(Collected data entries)
* start *
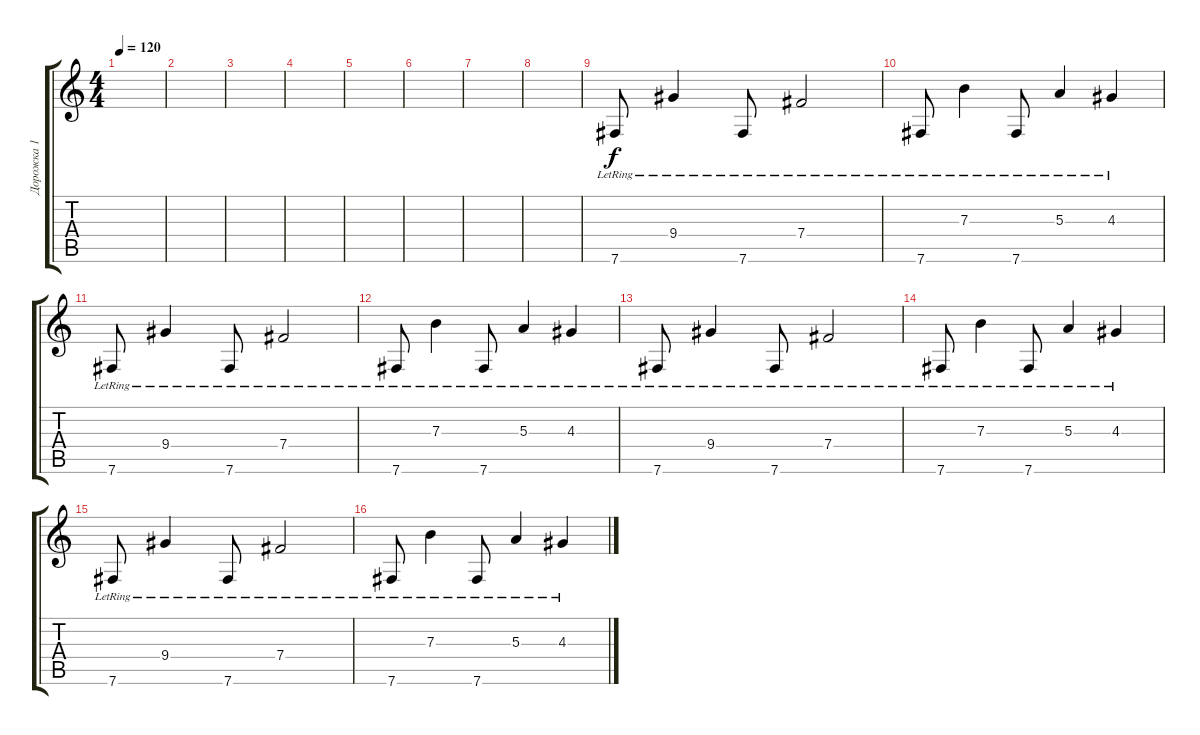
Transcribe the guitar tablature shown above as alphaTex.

\track ("Дорожка 1" "Дорожка 1") {instrument electricguitarclean}
\staff {score tabs}
\tuning (Db4 Ab3 E3 B2 Gb2 B1) {hide}
\ts (4 4)
\tempo 120
\clef g2
\ks c
|
|
|
|
|
|
|
|
7.6{lr}.8 9.4{lr}.4 7.6{lr}.8 7.4{lr}.2 |
7.6{lr}.8 7.3{lr}.4 7.6{lr}.8 5.3{lr}.4 4.3{lr}.4 |
7.6{lr}.8 9.4{lr}.4 7.6{lr}.8 7.4{lr}.2 |
7.6{lr}.8 7.3{lr}.4 7.6{lr}.8 5.3{lr}.4 4.3{lr}.4 |
7.6{lr}.8 9.4{lr}.4 7.6{lr}.8 7.4{lr}.2 |
7.6{lr}.8 7.3{lr}.4 7.6{lr}.8 5.3{lr}.4 4.3{lr}.4 |
7.6{lr}.8 9.4{lr}.4 7.6{lr}.8 7.4{lr}.2 |
7.6{lr}.8 7.3{lr}.4 7.6{lr}.8 5.3{lr}.4 4.3{lr}.4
* end *
### TO BE DONE
Reproduce every line of the entries above word for word, but omit the pictures.

### TASK SOLUTION
Transcribe the guitar tablature shown above as alphaTex.

\track ("Дорожка 1" "Дорожка 1") {instrument electricguitarclean}
\staff {score tabs}
\tuning (Db4 Ab3 E3 B2 Gb2 B1) {hide}
\ts (4 4)
\tempo 120
\clef g2
\ks c
|
|
|
|
|
|
|
|
7.6{lr}.8 9.4{lr}.4 7.6{lr}.8 7.4{lr}.2 |
7.6{lr}.8 7.3{lr}.4 7.6{lr}.8 5.3{lr}.4 4.3{lr}.4 |
7.6{lr}.8 9.4{lr}.4 7.6{lr}.8 7.4{lr}.2 |
7.6{lr}.8 7.3{lr}.4 7.6{lr}.8 5.3{lr}.4 4.3{lr}.4 |
7.6{lr}.8 9.4{lr}.4 7.6{lr}.8 7.4{lr}.2 |
7.6{lr}.8 7.3{lr}.4 7.6{lr}.8 5.3{lr}.4 4.3{lr}.4 |
7.6{lr}.8 9.4{lr}.4 7.6{lr}.8 7.4{lr}.2 |
7.6{lr}.8 7.3{lr}.4 7.6{lr}.8 5.3{lr}.4 4.3{lr}.4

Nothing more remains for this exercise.